November 8 is a significant day in my history.  It was the day I took my place at “home”, without understanding that “home” wasn’t permanent.

For years in the summer, the month of July precisely I celebrated and/or mourned a specific weekend.  It was a reminder of me in my 20s when I met the person eventually referred to as The Man in this blog.

I held onto that date and that week and went through every emotion I allowed myself to feel because of that week.

Sometime around 5 or 6 years ago – perhaps even longer – I stopped. That period of my life held a different level of significance for me and I no longer wanted to put myself through the process of being that girl any longer.

I missed her.  I missed her hopeless romantic inclinations.  I missed her optimism. I missed her innocence and her willingness. I eventually understood that I could never be her again. In the years since the 1990s and when I no longer remembered with purpose, I let go of that girl.

When I opened my calendar this morning I saw a reminder note – for November 8 and saw there is another girl I have to let go.

I haven’t yet, and it reminded me that through all of this mess my life is at the moment, letting go is not the answer.

If I can find a way to leave her on the past, my future might have a shot. The problem is in the past 6 months or so I seem to be able to do very little, of merit.

Going back to therapy will help some, but it won’t fix what ails me.

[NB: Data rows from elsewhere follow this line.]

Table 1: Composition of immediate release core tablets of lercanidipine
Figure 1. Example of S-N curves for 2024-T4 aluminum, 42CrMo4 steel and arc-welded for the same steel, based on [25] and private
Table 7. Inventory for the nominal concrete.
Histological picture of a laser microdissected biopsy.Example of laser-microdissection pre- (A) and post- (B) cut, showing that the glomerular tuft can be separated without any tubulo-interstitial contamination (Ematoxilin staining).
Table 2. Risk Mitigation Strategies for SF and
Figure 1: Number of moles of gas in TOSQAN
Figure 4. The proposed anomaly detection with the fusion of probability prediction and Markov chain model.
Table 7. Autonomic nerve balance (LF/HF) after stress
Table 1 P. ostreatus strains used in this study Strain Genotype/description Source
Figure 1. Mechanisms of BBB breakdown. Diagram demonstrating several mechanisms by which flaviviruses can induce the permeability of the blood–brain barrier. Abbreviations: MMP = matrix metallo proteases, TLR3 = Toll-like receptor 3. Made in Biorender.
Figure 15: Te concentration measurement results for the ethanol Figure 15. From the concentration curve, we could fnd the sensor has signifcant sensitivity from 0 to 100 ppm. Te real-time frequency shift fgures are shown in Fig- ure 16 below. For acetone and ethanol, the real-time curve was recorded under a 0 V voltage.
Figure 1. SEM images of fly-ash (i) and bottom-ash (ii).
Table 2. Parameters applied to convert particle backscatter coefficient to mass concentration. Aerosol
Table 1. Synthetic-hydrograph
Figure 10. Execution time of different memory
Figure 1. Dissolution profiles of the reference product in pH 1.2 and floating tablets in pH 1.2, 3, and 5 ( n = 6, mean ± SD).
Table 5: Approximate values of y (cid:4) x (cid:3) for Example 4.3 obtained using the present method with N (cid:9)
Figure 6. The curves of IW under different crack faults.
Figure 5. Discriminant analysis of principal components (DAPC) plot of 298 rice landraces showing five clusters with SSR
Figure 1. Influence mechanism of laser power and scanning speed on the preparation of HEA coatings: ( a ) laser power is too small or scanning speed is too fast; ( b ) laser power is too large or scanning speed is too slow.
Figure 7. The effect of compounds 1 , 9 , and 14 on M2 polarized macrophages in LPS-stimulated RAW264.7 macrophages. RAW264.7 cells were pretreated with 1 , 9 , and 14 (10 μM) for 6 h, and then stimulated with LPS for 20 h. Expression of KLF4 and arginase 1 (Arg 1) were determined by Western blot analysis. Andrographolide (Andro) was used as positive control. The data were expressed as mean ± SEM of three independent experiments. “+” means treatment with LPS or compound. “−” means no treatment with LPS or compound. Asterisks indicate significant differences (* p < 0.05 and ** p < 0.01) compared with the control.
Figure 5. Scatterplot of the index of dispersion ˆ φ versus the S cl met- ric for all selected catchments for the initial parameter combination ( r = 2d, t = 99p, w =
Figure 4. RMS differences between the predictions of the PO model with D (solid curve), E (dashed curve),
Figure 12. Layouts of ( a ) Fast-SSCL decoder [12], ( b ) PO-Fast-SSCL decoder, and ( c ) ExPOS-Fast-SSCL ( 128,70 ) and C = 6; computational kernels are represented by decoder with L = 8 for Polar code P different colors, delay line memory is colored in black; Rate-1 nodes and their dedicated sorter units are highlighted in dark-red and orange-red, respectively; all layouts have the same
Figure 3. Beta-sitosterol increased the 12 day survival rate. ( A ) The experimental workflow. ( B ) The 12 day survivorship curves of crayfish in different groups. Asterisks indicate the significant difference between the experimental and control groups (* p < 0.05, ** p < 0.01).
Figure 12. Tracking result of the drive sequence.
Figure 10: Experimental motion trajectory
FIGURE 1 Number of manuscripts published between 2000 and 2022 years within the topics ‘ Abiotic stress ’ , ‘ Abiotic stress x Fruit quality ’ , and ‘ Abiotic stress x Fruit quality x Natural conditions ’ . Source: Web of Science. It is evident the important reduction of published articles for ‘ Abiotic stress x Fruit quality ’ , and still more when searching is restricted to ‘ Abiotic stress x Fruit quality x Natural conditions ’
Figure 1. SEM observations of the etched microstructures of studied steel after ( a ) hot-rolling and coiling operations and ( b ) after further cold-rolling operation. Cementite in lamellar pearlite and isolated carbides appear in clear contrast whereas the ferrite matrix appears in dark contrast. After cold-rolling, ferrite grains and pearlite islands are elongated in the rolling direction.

I no longer know what will.  The consistent question since my last hospitalization is – who am I?

At 43 that question should be simple to answer, yet in the next 90 days that answer won’t come.  Since I live (if that’s what I call it these days) in 90 day blocks that is a problem.

My adult life the definition of me was constructed around who I was to others – friend lover slave mother daughter advocate dragon slayer.

Now that I am stripped of all my definitions left only with “me” how I manage my daily existence suffers.

November 8 is the anniversary of the day I accepted the collar extended to me.

I don’t wear that collar now.

I won’t ever wear that collar again.

I won’t ever be the woman I was before October 31, 2014 again either.